Immunophenotyping of human NK cells

Immunophenotyping of human NK cells was performed using flow cytometry analyses. Cryopreserved peripheral blood mononuclear cells (PBMC) collected from 15 healthy normal adult donors were thawed and incubated overnight (18 h) in RPMI 1640 medium supplemented with 10% FBS, or in RPMI 1640 medium supplemented with 10% FBS and 10 ng/mL recombinant human IL-15 (Miltenyi Biotec, GmbH).

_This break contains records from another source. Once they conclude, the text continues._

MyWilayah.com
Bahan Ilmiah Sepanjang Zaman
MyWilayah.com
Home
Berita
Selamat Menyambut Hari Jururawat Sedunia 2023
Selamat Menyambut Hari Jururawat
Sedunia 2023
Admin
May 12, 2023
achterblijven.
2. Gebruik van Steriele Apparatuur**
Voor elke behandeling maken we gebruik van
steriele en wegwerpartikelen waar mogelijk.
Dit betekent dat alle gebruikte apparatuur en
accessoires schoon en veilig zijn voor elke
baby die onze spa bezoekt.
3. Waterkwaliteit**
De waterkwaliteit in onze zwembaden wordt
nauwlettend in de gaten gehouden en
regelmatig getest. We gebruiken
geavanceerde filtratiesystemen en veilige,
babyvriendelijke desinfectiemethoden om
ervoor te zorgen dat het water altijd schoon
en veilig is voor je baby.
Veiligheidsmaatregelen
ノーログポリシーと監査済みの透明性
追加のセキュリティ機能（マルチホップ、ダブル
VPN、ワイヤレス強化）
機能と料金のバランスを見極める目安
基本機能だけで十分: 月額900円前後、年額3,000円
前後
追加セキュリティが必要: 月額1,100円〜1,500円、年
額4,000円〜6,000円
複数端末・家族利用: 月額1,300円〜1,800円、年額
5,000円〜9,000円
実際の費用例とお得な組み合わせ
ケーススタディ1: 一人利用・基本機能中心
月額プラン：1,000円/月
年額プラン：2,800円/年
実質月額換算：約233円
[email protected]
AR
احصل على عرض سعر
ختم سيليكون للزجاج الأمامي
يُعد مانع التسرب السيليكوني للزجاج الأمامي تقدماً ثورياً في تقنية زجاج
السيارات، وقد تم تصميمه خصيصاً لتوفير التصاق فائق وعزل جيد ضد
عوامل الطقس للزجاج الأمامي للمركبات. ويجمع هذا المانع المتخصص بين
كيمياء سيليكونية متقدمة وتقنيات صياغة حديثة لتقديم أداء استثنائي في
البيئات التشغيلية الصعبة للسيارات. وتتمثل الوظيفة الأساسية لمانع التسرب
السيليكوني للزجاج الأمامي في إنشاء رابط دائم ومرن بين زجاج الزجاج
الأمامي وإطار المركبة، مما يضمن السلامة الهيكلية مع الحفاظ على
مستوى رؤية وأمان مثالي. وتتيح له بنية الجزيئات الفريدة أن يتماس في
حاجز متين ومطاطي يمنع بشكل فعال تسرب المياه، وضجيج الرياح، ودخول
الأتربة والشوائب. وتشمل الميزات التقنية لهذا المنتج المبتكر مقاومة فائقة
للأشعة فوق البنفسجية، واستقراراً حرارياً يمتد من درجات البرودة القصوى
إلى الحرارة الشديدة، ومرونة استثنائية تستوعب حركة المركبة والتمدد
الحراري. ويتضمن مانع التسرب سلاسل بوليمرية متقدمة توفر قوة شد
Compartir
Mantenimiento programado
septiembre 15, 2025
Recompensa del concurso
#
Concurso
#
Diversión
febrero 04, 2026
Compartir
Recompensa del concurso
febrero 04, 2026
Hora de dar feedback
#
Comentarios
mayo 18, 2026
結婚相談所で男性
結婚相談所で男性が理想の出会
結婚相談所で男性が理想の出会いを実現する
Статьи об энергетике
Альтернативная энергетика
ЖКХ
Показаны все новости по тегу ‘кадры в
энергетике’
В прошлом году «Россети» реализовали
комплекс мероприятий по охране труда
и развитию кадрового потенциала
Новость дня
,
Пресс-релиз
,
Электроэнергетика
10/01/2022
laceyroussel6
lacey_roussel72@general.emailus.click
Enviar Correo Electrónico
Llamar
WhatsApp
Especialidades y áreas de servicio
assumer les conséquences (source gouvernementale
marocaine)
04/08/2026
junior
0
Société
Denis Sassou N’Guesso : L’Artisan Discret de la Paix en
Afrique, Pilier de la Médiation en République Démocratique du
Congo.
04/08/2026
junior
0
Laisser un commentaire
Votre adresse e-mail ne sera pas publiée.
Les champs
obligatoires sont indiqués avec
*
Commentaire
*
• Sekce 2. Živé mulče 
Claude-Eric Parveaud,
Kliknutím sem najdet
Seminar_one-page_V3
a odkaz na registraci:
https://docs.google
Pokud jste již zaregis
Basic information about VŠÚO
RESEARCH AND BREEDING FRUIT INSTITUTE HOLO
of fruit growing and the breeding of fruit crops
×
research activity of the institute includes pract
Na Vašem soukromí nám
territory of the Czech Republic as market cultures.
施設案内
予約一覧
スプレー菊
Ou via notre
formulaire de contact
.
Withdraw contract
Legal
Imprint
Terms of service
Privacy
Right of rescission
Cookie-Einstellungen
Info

The cells were then washed with PBS and stained with a viability marker (Fixable Aqua Dead Cell Stain Kit, Thermo Fisher Scientific, San Diego, CA) prior to surface and intracellular staining with fluorescently conjugated Abs using standard techniques. The staining panel used to identify NK cell subsets and phenotypes was based on the Optimized Multicolor Immunofluorescence Panel (OMIP) described previously [OMIP-007, (33 (link))]. Fluorescently conjugated Abs used for surface staining were: PE-TR-CD3, clone S4.1, Thermo Fisher Scientific; APC-H7-CD4, clone SK3, BD Biosciences, San Jose, CA; PE-Cy5-CD14, clone Tuk4, Thermo Fisher Scientific; PE-Cy5-CD19, clone SJ25-C1, Thermo Fisher Scientific; PacificBlue-CD16, clone 3G8, BD Biosciences; PE-Cy7-CD56, clone NCAM16.2, BD Biosciences; BV606-CD62L, clone DREG-56, Biolegend, San Diego, CA; FITC-HLA-DR, clone G46-6, BD Biosciences; APC-CD57, clone HCD57, Biolegend; and BV785-CD69, clone FN50, Biolegend. Intracellular staining was performed with BV711-Perforin, clone dG9, Biolegend, and PE-Granzyme B, clone GB11, BD Biosciences. Quantum™ Simply Cellular^® beads (Bangs Laboratories, Inc., Fishers, Indiana) were used to determine the Ab binding capacity (ABC) of perforin and granzyme within cells according to the manufacturer's recommended procedure. Data analysis was performed using FlowJo software (v10.5.3).